Another approach, crossing, can occur within a species or between different species. For example, the generation of triticale, a crop used for both human food and animal feed, arose from the interspecies crossing of wheat and rye. Because most crops can produce allergens, toxins, or antinutritional substances, conventional breeding methods have the potential to produce unintended compositional changes in a food crop.

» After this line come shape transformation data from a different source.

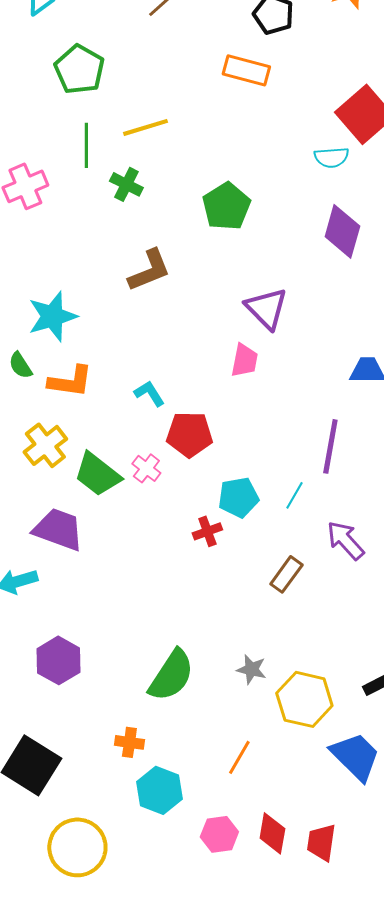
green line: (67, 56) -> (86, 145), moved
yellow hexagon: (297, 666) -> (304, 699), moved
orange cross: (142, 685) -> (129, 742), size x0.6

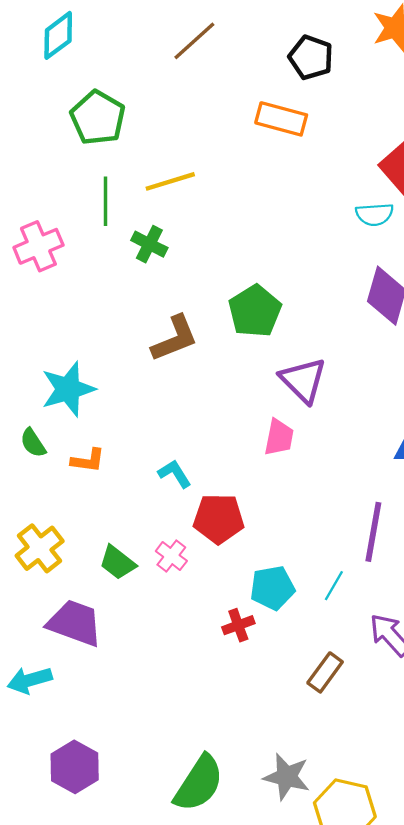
green pentagon: (226, 206) -> (255, 311), moved
orange L-shape: (70, 381) -> (88, 460), size x0.7
yellow cross: (45, 445) -> (40, 548), moved
green trapezoid: (97, 474) -> (118, 563), size x0.7
gray star: (251, 669) -> (287, 777), size x1.4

Hazards associated with genetic modifications, specifically genetic engineering, do not fit into a simple dichotomy of genetic engineering versus nongenetic engineering breeding. Not only are many mechanisms common to both genetic engineering as a technique of genetic modification and conventional breeding, but also these techniques slightly overlap each other. Unintentional compositional changes in plants and animals are likely with all conventional and biotechnological breeding methods. The committee assessed the relative likelihood of compositional changes occurring from both genetic engineering and nongenetic engineering modification techniques and generated a continuum to express the potential for unintended compositional changes that reside in the specific products of the modification, regardless of whether the modification was intentional or not (Figure ES-1).
METHODS TO DETECT UNINTENDED CHANGES IN FOOD COMPOSITION
Important advances in analytical methodology for nucleic acids, proteins, and small molecules have occurred over the past decade as a result of concurrent advances in technology and instrumentation; however, there is a need for improvement in all of these areas.